Gate of Teki Mandir, Gwalior Fort
Photographer: Dayal, Deen
Medium: Photographic print
Photograph of the gateway of the Teli ka Mandir at Gwalior in Madhya Pradesh, taken by Deen Dayal in the 1880s, from the Bellew Collection: Architectural views in India. The town of Gwalior in central India is the site of a magnificent fort, perched on a rocky plateau, which changed hands several times over the centuries. The Teli-ka-Mandir or Oil-pressers temple was probably built in the middle of the eighth century and is the oldest surviving monument in Gwalior Fort.

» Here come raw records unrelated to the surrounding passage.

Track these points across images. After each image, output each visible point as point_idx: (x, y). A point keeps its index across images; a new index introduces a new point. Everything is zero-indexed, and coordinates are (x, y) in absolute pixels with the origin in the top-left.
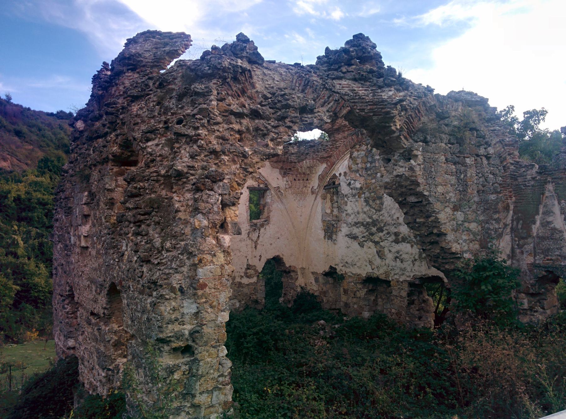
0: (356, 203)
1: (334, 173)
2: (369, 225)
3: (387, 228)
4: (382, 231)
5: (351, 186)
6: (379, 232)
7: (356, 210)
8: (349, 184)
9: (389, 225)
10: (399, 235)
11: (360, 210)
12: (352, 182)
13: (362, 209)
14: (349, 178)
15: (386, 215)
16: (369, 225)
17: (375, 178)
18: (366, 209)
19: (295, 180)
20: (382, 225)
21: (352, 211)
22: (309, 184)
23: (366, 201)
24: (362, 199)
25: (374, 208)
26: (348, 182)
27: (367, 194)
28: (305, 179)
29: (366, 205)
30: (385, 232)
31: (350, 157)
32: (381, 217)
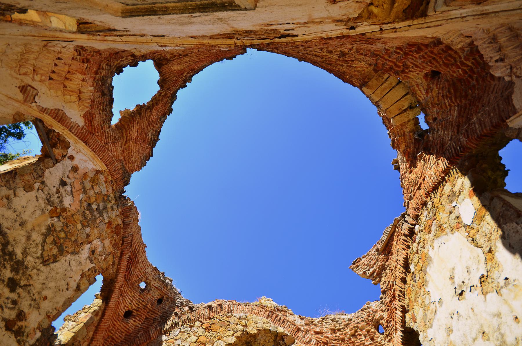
0: (38, 212)
1: (71, 142)
2: (11, 259)
3: (24, 294)
4: (12, 290)
5: (62, 190)
6: (8, 286)
7: (25, 216)
8: (63, 183)
9: (29, 292)
10: (21, 320)
11: (29, 226)
12: (68, 188)
13: (33, 229)
14: (73, 180)
15: (42, 277)
16: (11, 259)
17: (83, 226)
18: (37, 237)
19: (59, 58)
20: (22, 283)
21: (19, 209)
22: (41, 81)
23: (50, 229)
24: (49, 222)
25: (43, 250)
26: (66, 179)
27: (58, 225)
28: (53, 76)
29: (43, 234)
30: (14, 296)
31: (98, 172)
32: (35, 271)
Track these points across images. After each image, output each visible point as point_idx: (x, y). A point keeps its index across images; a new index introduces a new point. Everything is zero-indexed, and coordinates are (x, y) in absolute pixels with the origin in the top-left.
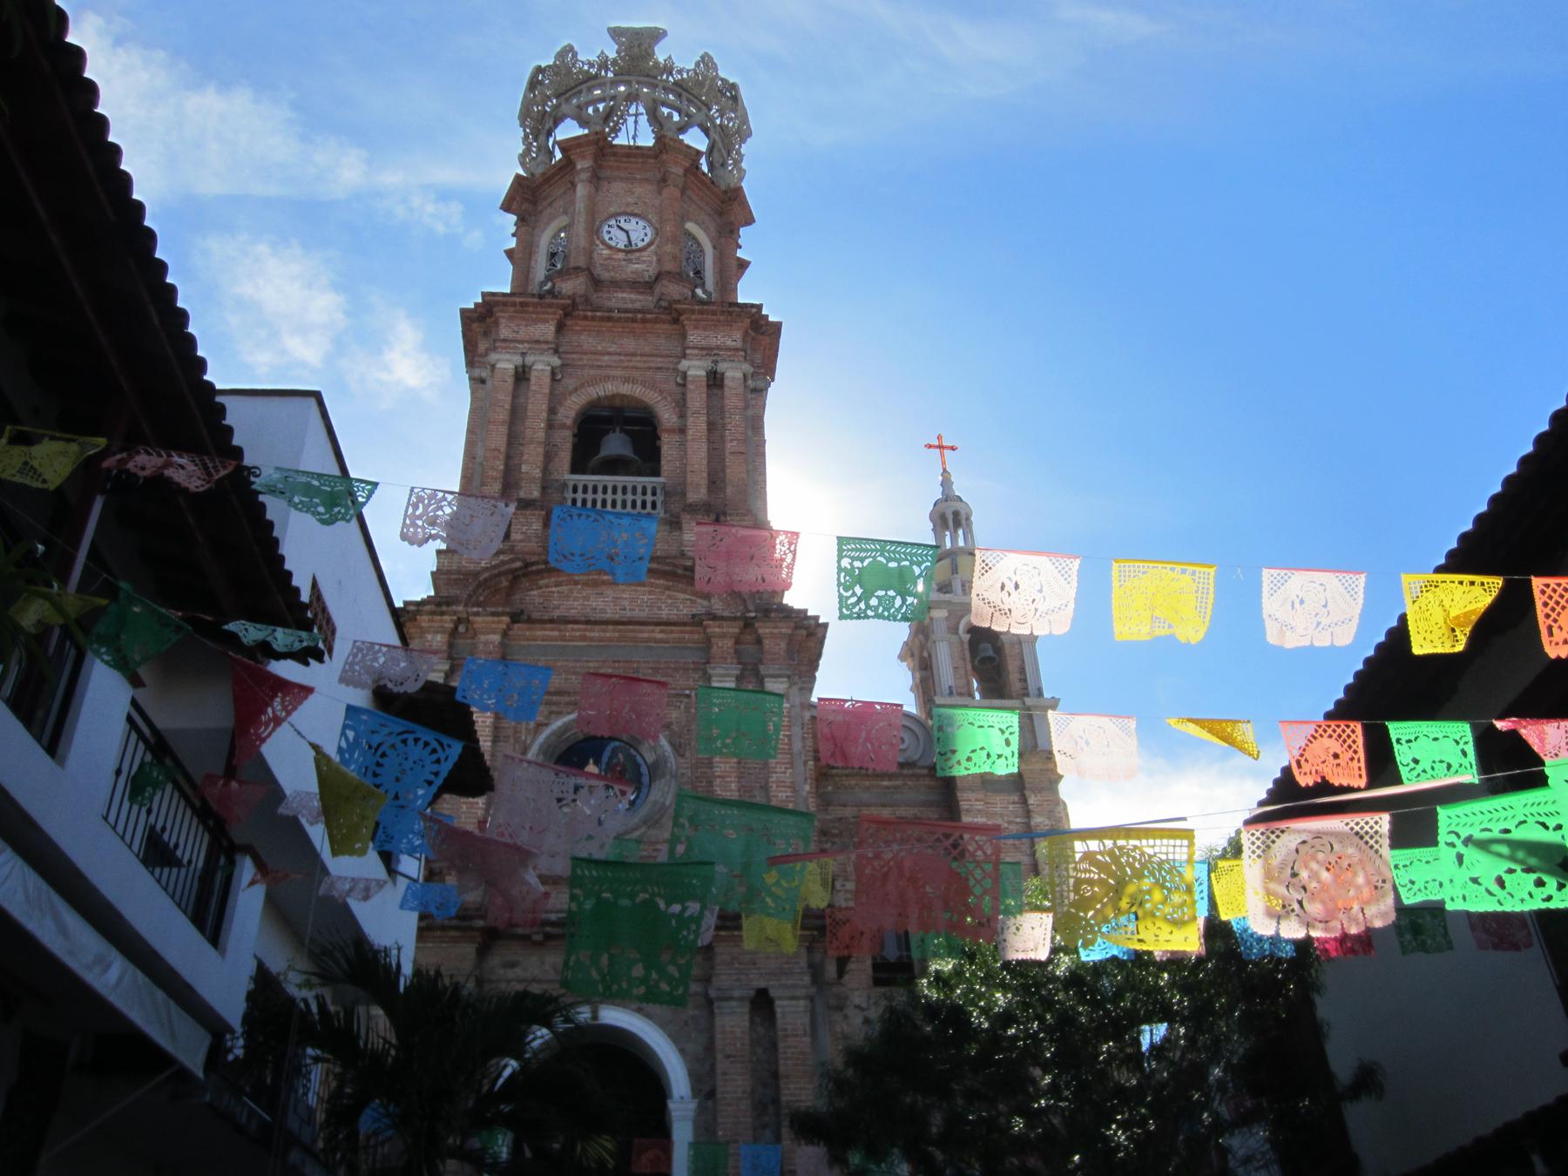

This photograph shows the richly carved torana archway that leads to the Teli ka Mandir. The temple presents a unique blending of various Indian architectural styles. The rectangular sanctuary is covered by a masonry tower of the Nagari or North Indian type crowned with a Valabhi or barrel vaulted roof with a gavaksha, an arched window. The niches on the outer walls, which no longer house the sculptures, are covered by arch-like motifs, a North Indian type of decoration. The doorway is decorated with carved figures of river goddesses, amorous couples, foliation motifs and a flying Garuda on the lintel. The temple, which possibly was originally dedicated to an aspect of the Mother Goddess, was reconstructed in 1881-83.